Aurelija studies Biochemistry at UCL, and has volunteered with the Gillespie Science Club.
What do you do as a volunteer?
I started to volunteer at the Gillespie Science Club around Christmastime during my first year of my undergraduate degree. The main aim of the project is to communicate science to primary school pupils using as many interactive activities as possible. So far I have taken part in three different workshops.
The first one was called ‘Squishy Circuits’ where play dough was used to demonstrate electrical properties by lighting up LEDs. It was fantastic success! It was incredible to see how the kids went from understanding the basics of the topic to exploring it further – they were determined to create more advanced circuits than asked. Their learning was so quick that it was a shame to stop our workshop, as we were curious what they would come up with next.
The second workshop was all about nitrogen and carbon dioxide. These are substances that we are all familiar with in their gas phase – so we did something out of the ordinary and showed them as solids and liquids. The kids seemed to be mesmerized by the fact that a banana became frozen incredibly hard after just five seconds in liquid nitrogen. This was also a good opportunity to talk about sublimation - luckily for us, pupils had learned this the week before our workshop, therefore it was good revision for them too.

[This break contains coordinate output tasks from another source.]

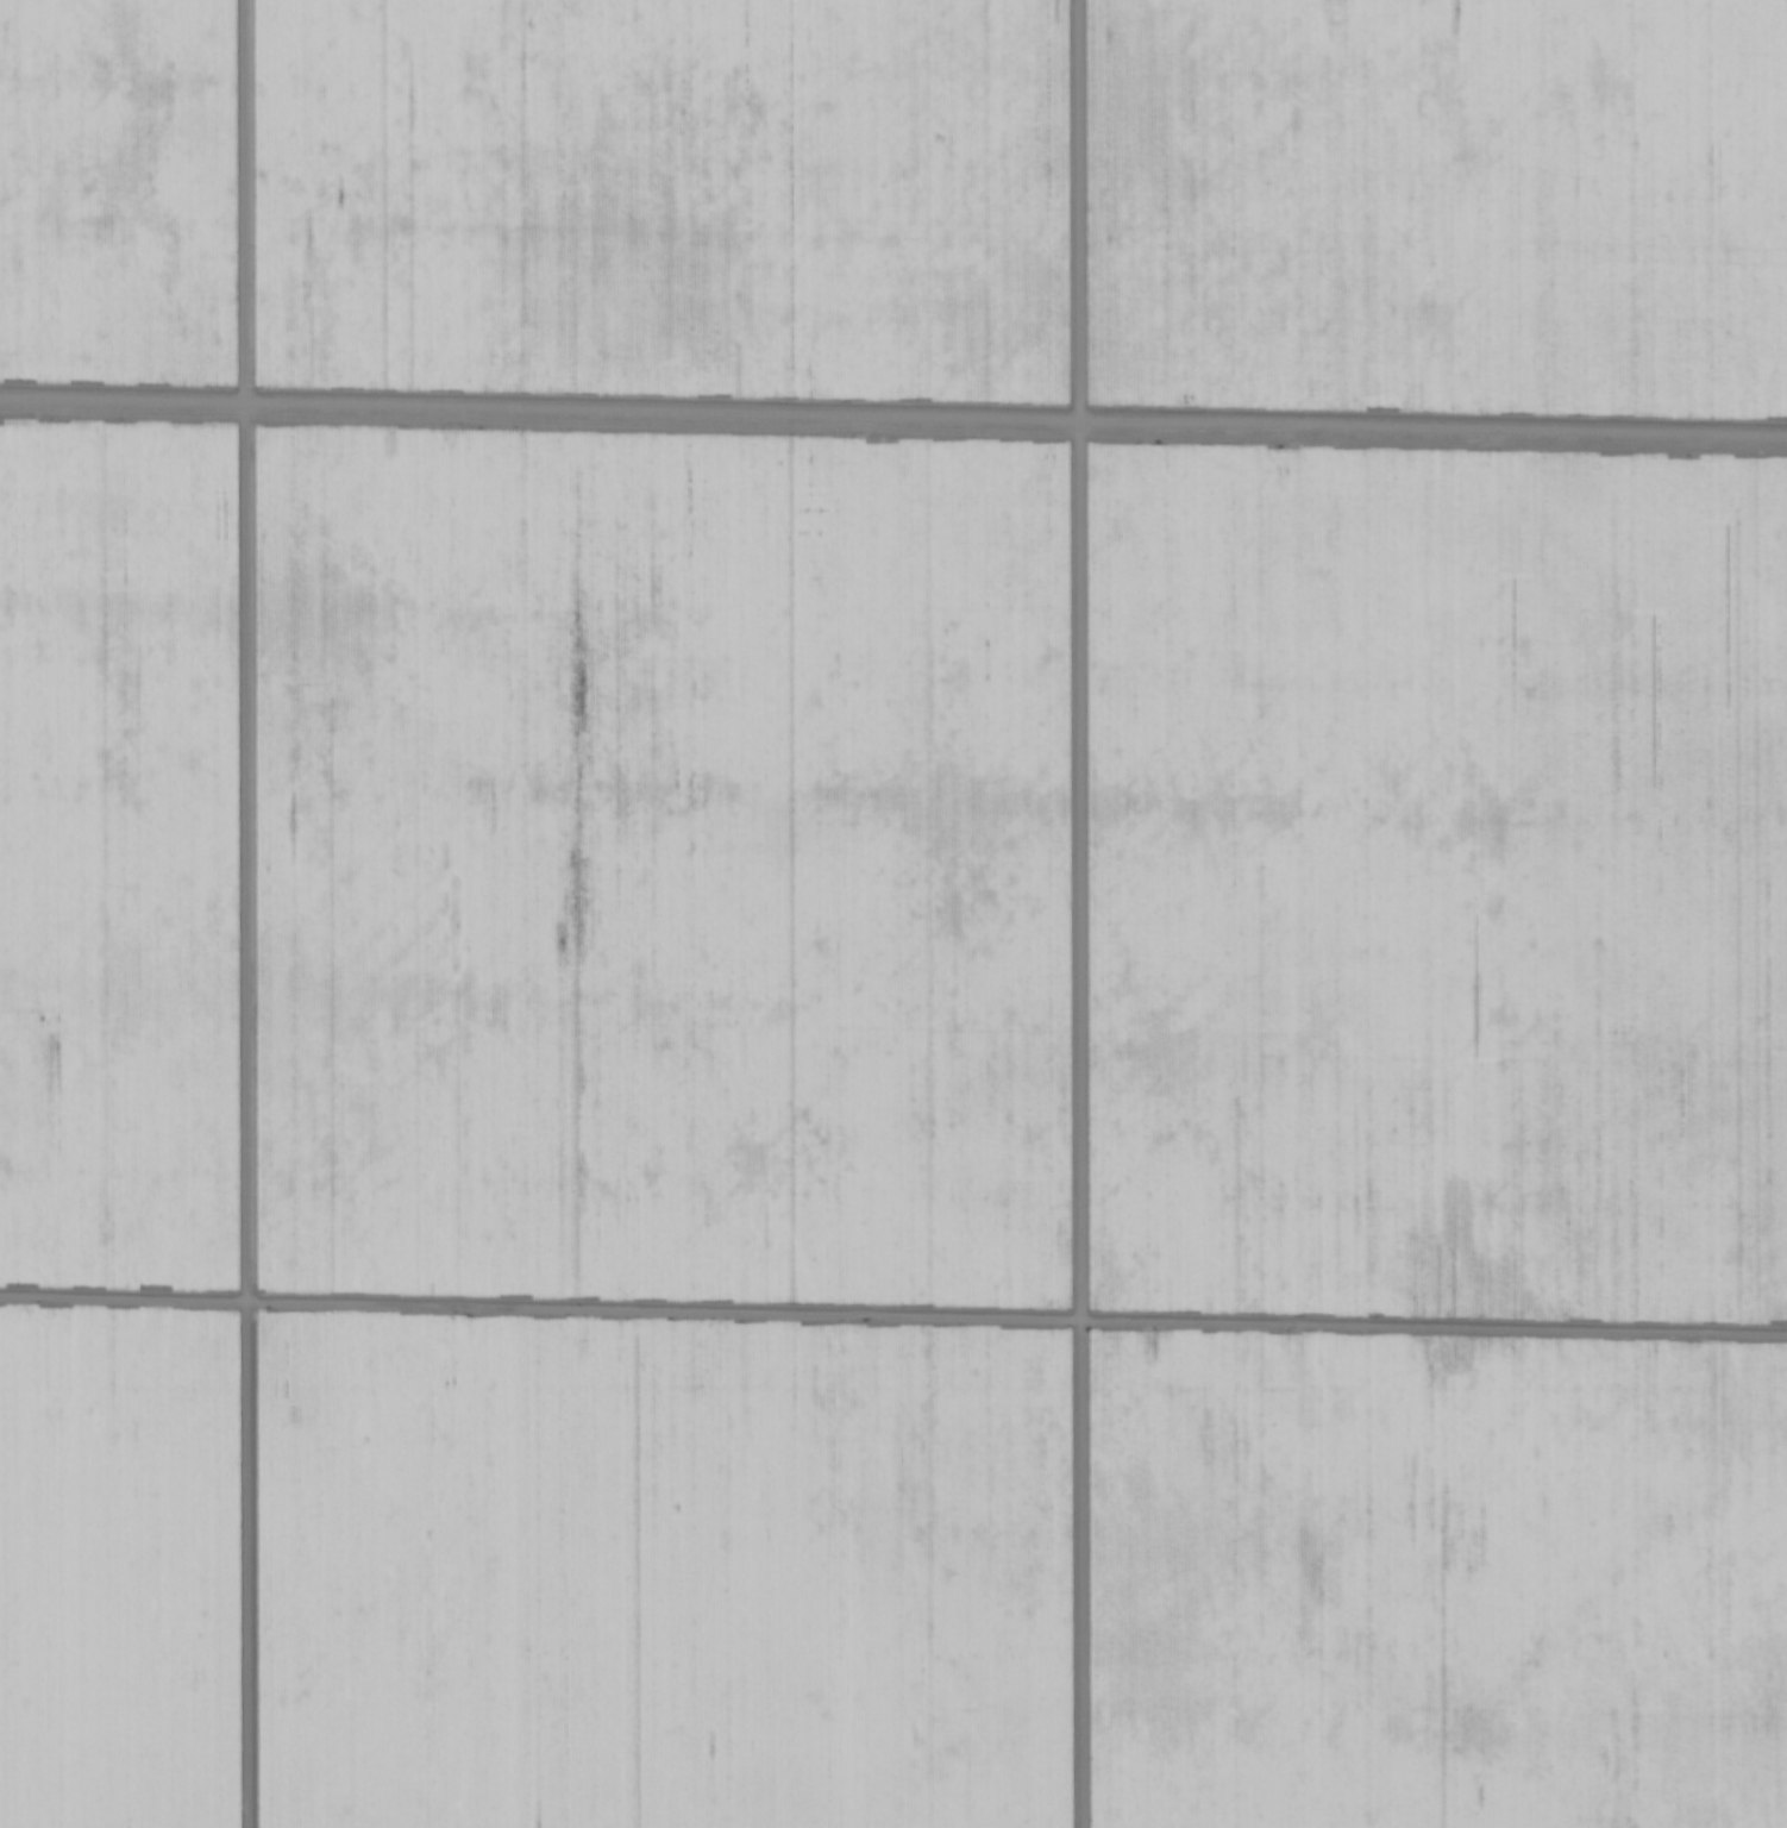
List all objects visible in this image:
crop: (893, 914)

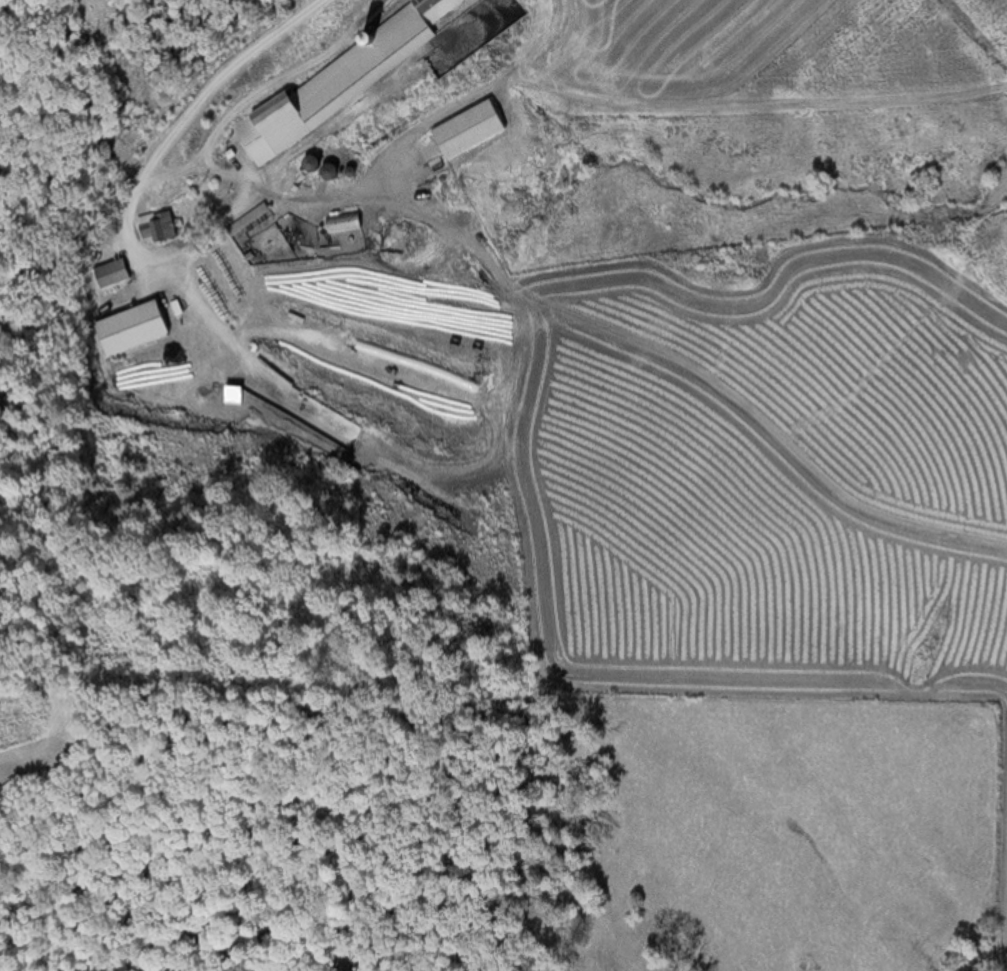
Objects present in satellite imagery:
building: (443, 12)
building: (259, 66)
road: (217, 75)
building: (278, 129)
building: (476, 129)
building: (161, 226)
building: (115, 273)
building: (138, 328)

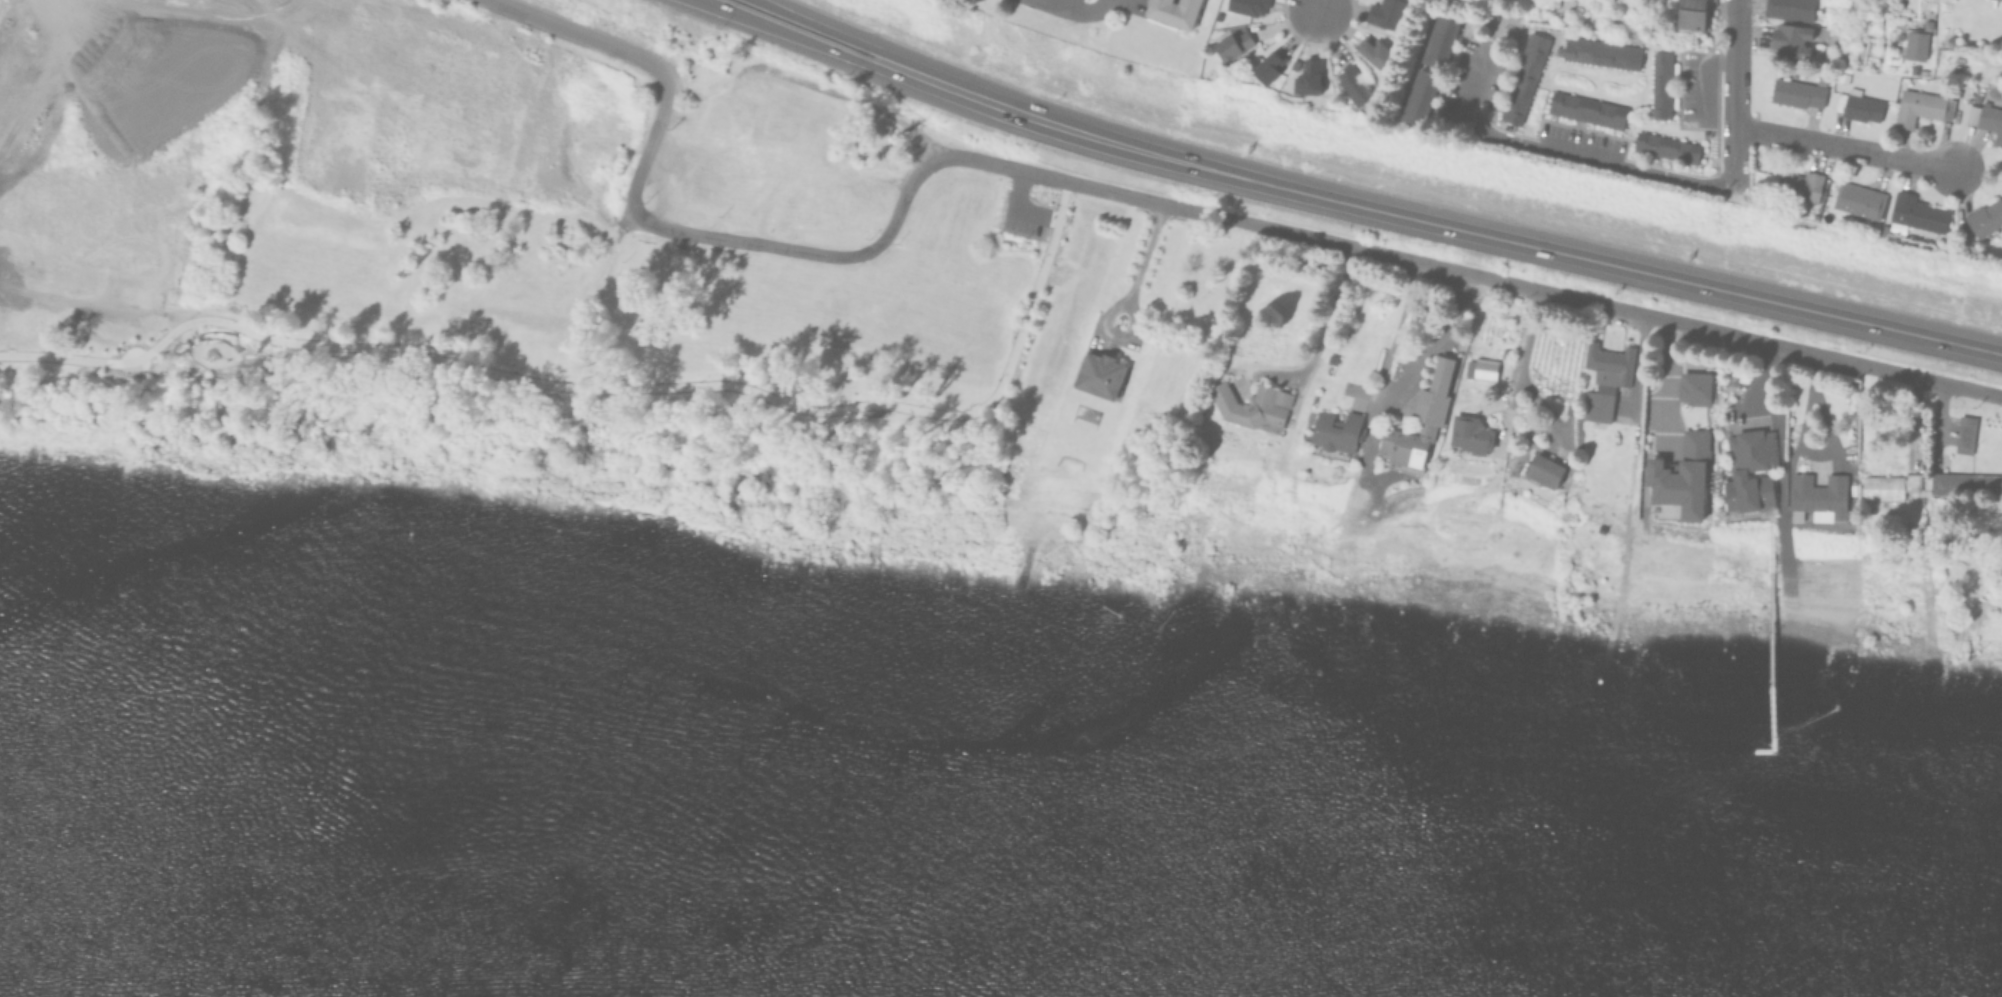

The third workshop was called ‘Camera Obscura’. It consisted of setting up a camera obscure/dark room at the same school. Unfortunately, I was not involved in the process of creating the room but I had an opportunity to show it to pupils as well as their parents. To my surprise parents seemed even more fascinated by the simplicity and beauty behind the idea of photo camera and how tricking a light through a tiny hole can reproduce the exact image from outside only upside down.
What were your first impressions when you started to volunteer?
I have done some volunteering before and mostly with adults, so this time - I have to admit - I was a tiny bit worried. I was afraid that I might appear boring to primary school pupils who have endless imagination and are eager to be learning all the time.
However, I found that the school environment was truly amazing! My fear of appearing boring disappeared after the first session at the school. The children really appreciated everyone who comes in and spares their time to expand their knowledge about science. They were interested in everything we did, so it made us feel us comfortable straight away, and the teachers were extremely helpful to us.
What is the best thing about volunteering?
The greatest thing about volunteering in general for me is to feel the flow and sharing of information. It might be hard to believe but after leaving each session I feel that I have learned something that day. Children have such a fresh take on everything that when they ask you a question you start wondering why you did not think about this before or sometimes you remember that you were struggling to grasp exactly the same concept as a child.
The other great thing about volunteering is to see how a child who just consumed a bunch of new facts tries to digest and apply them. Sometimes it just seems that kids go from ‘I do not know this’ to ‘I can explain it to you’ with greater and greater acceleration. It is truly incredible to be a part of someone’s learning process.
What’s the most challenging thing?
The most difficult thing at this particular project would be to keep up with a young and knowledge-thirsty audience. They will challenge your knowledge of a particular subject from many different angles as well as surprise you with their ability to be in two places at the same time.
For volunteering in general, at the very beginning it can be hard to choose one particular project, as there are so many to choose from. The solution for this is to try several different projects and see what suits you best. Also, if you are someone who just began university and you feel that you simply have no time for volunteering try at least one or two projects. It is very easy to get swamped into studying and become oblivious to your surroundings. From my personal experience it is so much easier to study for your subject once you have some other projects on the side.
What difference you feel that you have made by volunteering?
I hope that by volunteering I have contributed, even if only a tiny bit, to expanding pupils’ knowledge of a particular scientific topic. I also hope that we introduced certain topics from a different angle that - in combination with what they have learnt at school - will broaden and deepen their knowledge in general.
Would you recommend the project to someone else?
The answer is definitely ‘yes’! If you are someone who is interested in being a part of young person’s learning process and not afraid to be challenged in many ways this project is definitely for you. As an extra bonus you get a break from your studying and constant worrying about your coursework. In fact this project has contributed to my desire to create a new school outreach program that, with a bit of luck, will be running next year.